Assigned task: Copy out every line of text in the records below without changing it, and leave out the picture markers.

Source data:
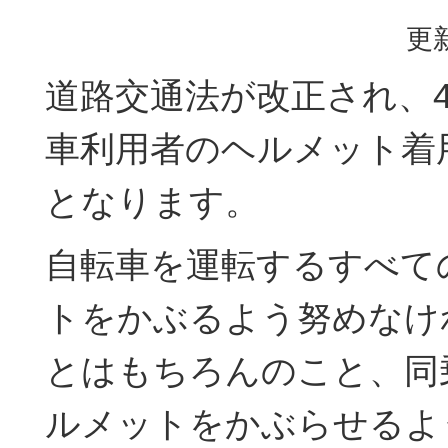
更新
道路交通法が改正され、4
車利用者のヘルメット着
となります。
自転車を運転するすべて
トをかぶるよう努めなけ
とはもちろんのこと、同
ルメットをかぶらせるよ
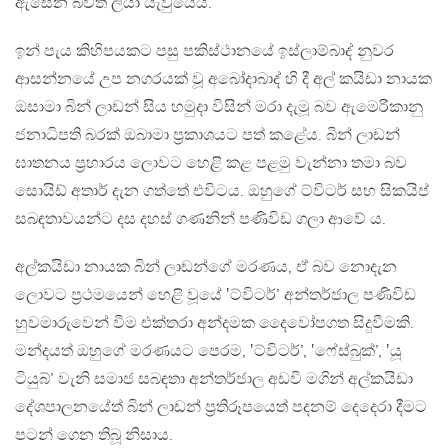
ඇසෙන බවත් ලියා යැවුයේය.
ඉන් පැය කිහිපයකට පසු පකිස්ථානයේ ඉස්ලාම්බාද් නුවර
ආසන්නයේ උප නගරයක් වූ අබෝදාබාද් හි දී අල් කයිඩා නායක
ඔසාමා බින් ලාඩන් සිය හමුදා විසින් මරා දැමූ බව ඇමෙරිකානු
ජනාධිපති බරක් ඔබාමා ප්‍රකාශයට පත් කළේය. බින් ලාඩන්
ඝාතනය ප්‍රහාරය ලොවට හෙළි කළ පළමු වැන්නා තමා බව
සොයිඩ් අතාර් දැන ගත්තේ එවිටය. ඔහුගේ ට්විටර් සහ සිකයිප්
සබඳතාවයන්ට දස දහස් ගණනින් පණිවිඩ ගලා ආවේ ය.
අල්කයිඩා නායක බින් ලාඩන්ගේ මරණය, ඒ බව නොදැන
ලොවට ප්‍රථමයෙන් හෙළි වූයේ ‛ට්විටර්’ අන්තර්ජාල පණිවිඩ
හුවමාරුවෙන් වීම එක්තරා අන්දමක දෛවෝපගත සිදුවීමකි.
මන්දයත් ඔහුගේ මරණයට පෙරම, ‛ට්විටර්’, ‛ෆේස්බුක්’, ‛යූ
ටියුබ්’ වැනි සමාජ සබඳතා අන්තර්ජාල අඩවි මගින් අල්කයිඩා
දේශපාලනයේත් බින් ලාඩන් ප්‍රතිරූපයෙත් පදනම් දෙදෙරා දීමට
පටන් ගෙන තිබූ නිසාය.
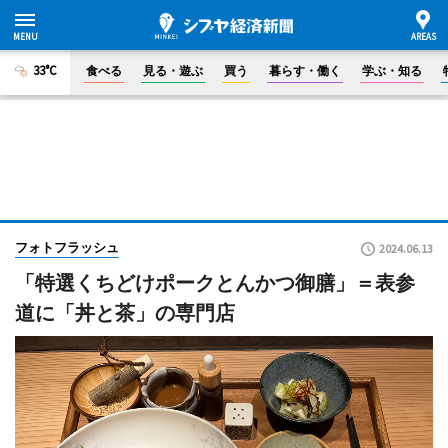
33°C
食べる
見る・遊ぶ
買う
暮らす・働く
学ぶ・知る
フォトフラッシュ
2024.06.13
「特選くちどけポークとんかつ御膳」＝表参
道に「丼と茶」の専門店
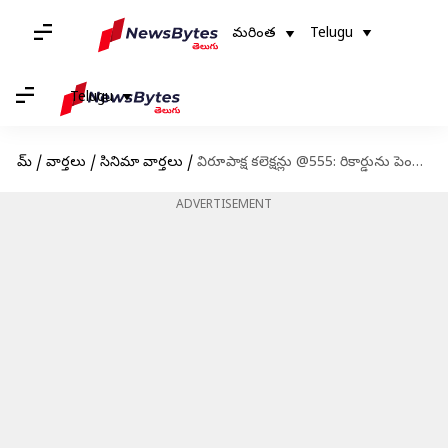
మరింత
Telugu
Telugu
హోమ్
/
వార్తలు
/
సినిమా వార్తలు
/
విరూపాక్ష కలెక్షన్లు @555: రికార్డును పెంచుకుంటూ పోతున్న సాయి ధరమ్ తేజ్
ADVERTISEMENT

Response to this task:
更新
道路交通法が改正され、4
車利用者のヘルメット着
となります。
自転車を運転するすべて
トをかぶるよう努めなけ
とはもちろんのこと、同
ルメットをかぶらせるよ
ඇසෙන බවත් ලියා යැවුයේය.
ඉන් පැය කිහිපයකට පසු පකිස්ථානයේ ඉස්ලාම්බාද් නුවර
ආසන්නයේ උප නගරයක් වූ අබෝදාබාද් හි දී අල් කයිඩා නායක
ඔසාමා බින් ලාඩන් සිය හමුදා විසින් මරා දැමූ බව ඇමෙරිකානු
ජනාධිපති බරක් ඔබාමා ප්‍රකාශයට පත් කළේය. බින් ලාඩන්
ඝාතනය ප්‍රහාරය ලොවට හෙළි කළ පළමු වැන්නා තමා බව
සොයිඩ් අතාර් දැන ගත්තේ එවිටය. ඔහුගේ ට්විටර් සහ සිකයිප්
සබඳතාවයන්ට දස දහස් ගණනින් පණිවිඩ ගලා ආවේ ය.
අල්කයිඩා නායක බින් ලාඩන්ගේ මරණය, ඒ බව නොදැන
ලොවට ප්‍රථමයෙන් හෙළි වූයේ ‛ට්විටර්’ අන්තර්ජාල පණිවිඩ
හුවමාරුවෙන් වීම එක්තරා අන්දමක දෛවෝපගත සිදුවීමකි.
මන්දයත් ඔහුගේ මරණයට පෙරම, ‛ට්විටර්’, ‛ෆේස්බුක්’, ‛යූ
ටියුබ්’ වැනි සමාජ සබඳතා අන්තර්ජාල අඩවි මගින් අල්කයිඩා
දේශපාලනයේත් බින් ලාඩන් ප්‍රතිරූපයෙත් පදනම් දෙදෙරා දීමට
පටන් ගෙන තිබූ නිසාය.
33°C
食べる
見る・遊ぶ
買う
暮らす・働く
学ぶ・知る
フォトフラッシュ
2024.06.13
「特選くちどけポークとんかつ御膳」＝表参
道に「丼と茶」の専門店
మరింత
Telugu
Telugu
హోమ్
/
వార్తలు
/
సినిమా వార్తలు
/
విరూపాక్ష కలెక్షన్లు @555: రికార్డును పెంచుకుంటూ పోతున్న సాయి ధరమ్ తేజ్
ADVERTISEMENT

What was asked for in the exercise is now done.